CroMWEsc - Semantic Compositionality of Croatian Multiword Expressions Dataset

Version: 1.0
Release date: October 9, 2014

1 Description

Determining the semantic compositionality of multiword expression is important for many tasks in natural language processing. We provide a small dataset of Croatian MWEs with human-annotated semantic compositionality scores. The construction of the dataset is described in:

Jan Šnajder and Petra Almić (2015). Modeling Semantic Compositionality of Croatian Multiword Expressions}. Informatica, 39 (3), 301-309. [paper]

If you use this dataset for your own work, please cite the above paper.

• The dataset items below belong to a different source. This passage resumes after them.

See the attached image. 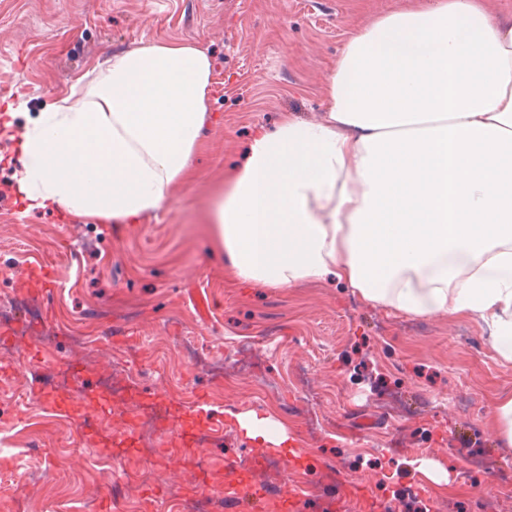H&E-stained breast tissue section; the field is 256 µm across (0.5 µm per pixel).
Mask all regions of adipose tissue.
Returning a JSON list of instances; mask_svg holds the SVG:
<instances>
[{"instance_id":"adipose-tissue-1","label":"adipose tissue","mask_w":512,"mask_h":512,"mask_svg":"<svg viewBox=\"0 0 512 512\" xmlns=\"http://www.w3.org/2000/svg\"><path fill=\"white\" fill-rule=\"evenodd\" d=\"M187 44L87 72L21 129L28 209L98 224L167 201L208 122ZM326 112L254 135L205 214L228 274L333 281L406 316L465 315L512 361V12L405 0L350 33Z\"/></svg>"}]
</instances>
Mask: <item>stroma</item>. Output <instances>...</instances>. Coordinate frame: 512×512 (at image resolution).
<instances>
[{
  "label": "stroma",
  "instance_id": "stroma-1",
  "mask_svg": "<svg viewBox=\"0 0 512 512\" xmlns=\"http://www.w3.org/2000/svg\"><path fill=\"white\" fill-rule=\"evenodd\" d=\"M396 0H0V102L25 98L21 127L46 102L128 50L199 47L212 61L211 119L192 167L159 210L133 224H81L30 211L13 186L15 136L0 132V323L35 326L0 347V512H512V447L495 430L512 395V362L463 316H398L340 286L262 288L224 270L203 216L254 133L326 108L323 84L352 28ZM40 267L57 285L37 295ZM45 363L25 373L26 354ZM80 368L113 441L129 419L148 427L122 446L111 484L104 456L52 401L60 369ZM283 422L279 461L239 471L253 442L237 417ZM209 429L196 461L168 462L159 423ZM316 456L301 470L297 457ZM299 488L285 502L284 485ZM265 490L254 502L250 493Z\"/></svg>",
  "mask_w": 512,
  "mask_h": 512
}]
</instances>
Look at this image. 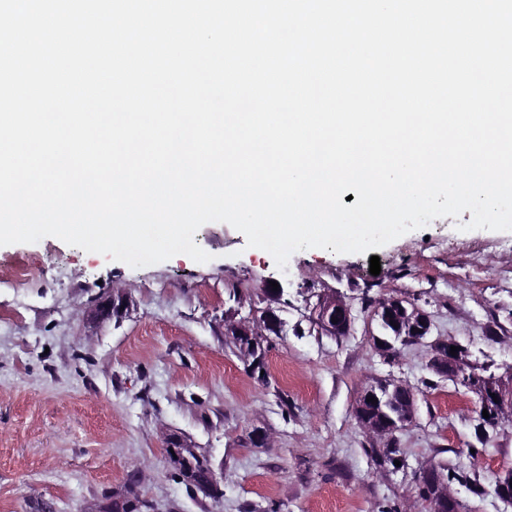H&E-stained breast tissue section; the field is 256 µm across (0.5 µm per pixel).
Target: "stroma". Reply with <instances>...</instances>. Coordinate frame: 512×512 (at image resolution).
<instances>
[{"instance_id":"1","label":"stroma","mask_w":512,"mask_h":512,"mask_svg":"<svg viewBox=\"0 0 512 512\" xmlns=\"http://www.w3.org/2000/svg\"><path fill=\"white\" fill-rule=\"evenodd\" d=\"M471 219H434L372 255L297 251L283 270L221 222L194 236L212 256L204 264L179 254L133 268L55 237L0 246V512H99L137 462L147 470L135 491L151 512H425L414 480L430 464L451 472L462 512H512L495 492L512 469V423L478 440L475 395L435 376L425 346L386 361L371 340L375 304L404 296L428 315L431 337L512 364V231H459ZM23 263L33 271L19 285ZM273 281L285 327L262 381L222 324L260 314ZM116 291L123 314L83 325ZM320 293L350 305L347 335L310 322ZM389 379L417 395L413 422L395 435V470L375 465L354 417L361 391ZM255 428L269 447L250 446ZM170 434L223 470L219 496L178 481Z\"/></svg>"}]
</instances>
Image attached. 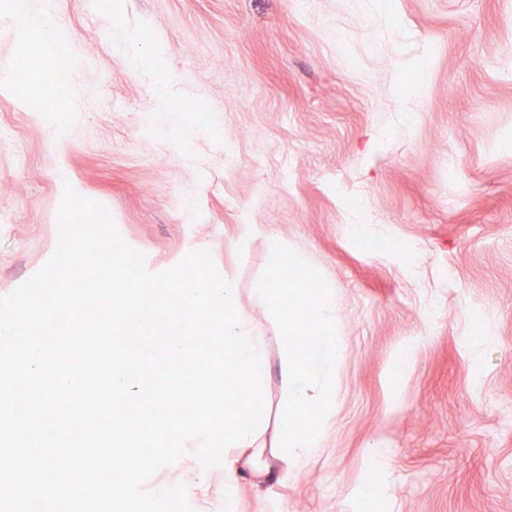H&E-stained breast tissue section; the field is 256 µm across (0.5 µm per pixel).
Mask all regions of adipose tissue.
<instances>
[{
    "mask_svg": "<svg viewBox=\"0 0 512 512\" xmlns=\"http://www.w3.org/2000/svg\"><path fill=\"white\" fill-rule=\"evenodd\" d=\"M287 253L286 243H274L269 273L253 284L252 306L247 310L240 304L236 283L229 278L221 284L201 277L188 286L156 287L137 305L130 303L123 285H116L112 290L113 312L129 328L155 323V310L162 304L174 305L175 314L182 322L195 319L207 322L213 317L215 308H222L224 359L216 365L215 371L237 378L241 385L249 387L250 392L243 401L234 402L223 434H216L206 412L197 416L194 429L203 437L201 454H208L219 446L231 450L248 448L252 451L248 463L261 474L271 470L262 441L270 406L264 388L269 372L266 321L275 320L279 329L284 405L276 421V431L278 446L290 463L308 456L319 444L320 430L313 423V415L324 400L336 369L338 348L335 339L327 335L336 323L335 297L322 293L289 310L281 309L276 303L279 288L276 274ZM137 353L140 360L152 365L151 376H144L115 361L105 365L104 376L112 382L113 398L141 400L156 406L165 399L159 377L169 375V365L173 361L189 365L196 355V348L182 331L175 330L161 340L141 337ZM183 431V425L162 415L155 423L154 434L169 446L170 486L184 494L197 496L206 493L208 487L206 483L189 479L192 463L179 442Z\"/></svg>",
    "mask_w": 512,
    "mask_h": 512,
    "instance_id": "ef3b65f1",
    "label": "adipose tissue"
}]
</instances>
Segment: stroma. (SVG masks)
Here are the masks:
<instances>
[{"mask_svg":"<svg viewBox=\"0 0 512 512\" xmlns=\"http://www.w3.org/2000/svg\"><path fill=\"white\" fill-rule=\"evenodd\" d=\"M13 2L0 296L54 251L67 183L150 271L209 250L245 307L280 238L341 347L318 447L240 479L236 512H512V0H68L52 52Z\"/></svg>","mask_w":512,"mask_h":512,"instance_id":"1","label":"stroma"}]
</instances>
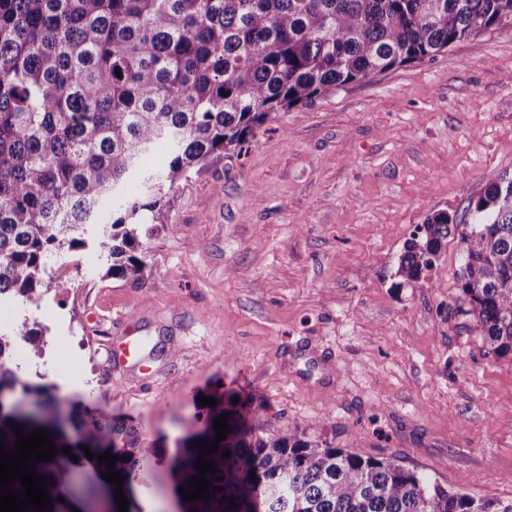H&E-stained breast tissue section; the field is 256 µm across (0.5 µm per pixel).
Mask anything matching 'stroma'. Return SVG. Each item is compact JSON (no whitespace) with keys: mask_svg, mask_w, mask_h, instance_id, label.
<instances>
[{"mask_svg":"<svg viewBox=\"0 0 512 512\" xmlns=\"http://www.w3.org/2000/svg\"><path fill=\"white\" fill-rule=\"evenodd\" d=\"M499 174L512 175V27L279 113L180 182L169 227L144 240V284L106 276L88 246L67 287L0 333L43 329L44 344H19L32 384L66 353L78 373L62 394L169 454L201 428L199 395L233 390L266 405L269 430L356 440L446 488L511 499L512 359L451 313L457 236L426 280L393 277L428 215L463 213ZM129 334L152 375L109 362Z\"/></svg>","mask_w":512,"mask_h":512,"instance_id":"stroma-1","label":"stroma"}]
</instances>
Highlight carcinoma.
<instances>
[{"label":"carcinoma","instance_id":"obj_1","mask_svg":"<svg viewBox=\"0 0 512 512\" xmlns=\"http://www.w3.org/2000/svg\"><path fill=\"white\" fill-rule=\"evenodd\" d=\"M512 27V0H0V295L33 301L43 260L86 247V226L120 197L97 245L107 274L139 285L148 264L142 234L166 227L177 185L223 154L240 152L281 112L331 88L433 58L453 44ZM167 164L147 190H123L159 141ZM149 219L153 227L141 231ZM459 238L455 314L499 357L512 356V176L490 178L463 216L437 211L399 256L397 285L416 282ZM0 442L43 429L56 448L118 456L124 495L147 486L157 442L105 414L77 418L41 385H21L1 360ZM202 407L203 427L174 459L184 512H512V499L447 489L401 458L352 452L288 431L267 433L264 412L234 395ZM227 438L208 455L214 421ZM231 452L223 457V452ZM62 454L34 465L48 479L49 512H64ZM205 474L210 499L180 489Z\"/></svg>","mask_w":512,"mask_h":512}]
</instances>
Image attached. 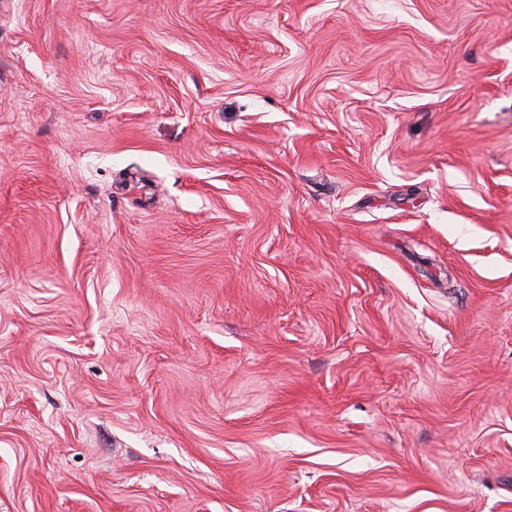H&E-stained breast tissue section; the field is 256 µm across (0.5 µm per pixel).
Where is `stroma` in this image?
I'll use <instances>...</instances> for the list:
<instances>
[{
  "mask_svg": "<svg viewBox=\"0 0 512 512\" xmlns=\"http://www.w3.org/2000/svg\"><path fill=\"white\" fill-rule=\"evenodd\" d=\"M0 512H512V0H0Z\"/></svg>",
  "mask_w": 512,
  "mask_h": 512,
  "instance_id": "1",
  "label": "stroma"
}]
</instances>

The BibTeX citation is:

@article{snajder2015modeling,
  title={Modeling Semantic Compositionality of Croatian Multiword Expressions},
  author={{\v{S}}najder, Jan and Almi{\'c}, Petra},
  journal={Informatica},
  volume={39},
  number={3},
  pages={301-309},
  year={2015}
}

2 Dataset

The dataset is available from here: TakeLab-CroMWEsc.tar.gz.

The archive contains one file, which contains a list of 200 Croatian multiword expressions annotated with semantic compositionality scores. Twenty expressions were annotated by 24 annotators (denoted by "*") and the rest of them were annotated by 6 annotators. Besides median, we provide mode, mean, and standard deviation for each expression. Consult the above mentioned paper for details.

3 License

This work is licensed under a Creative Commons Attribution-ShareAlike 3.0 Unported License.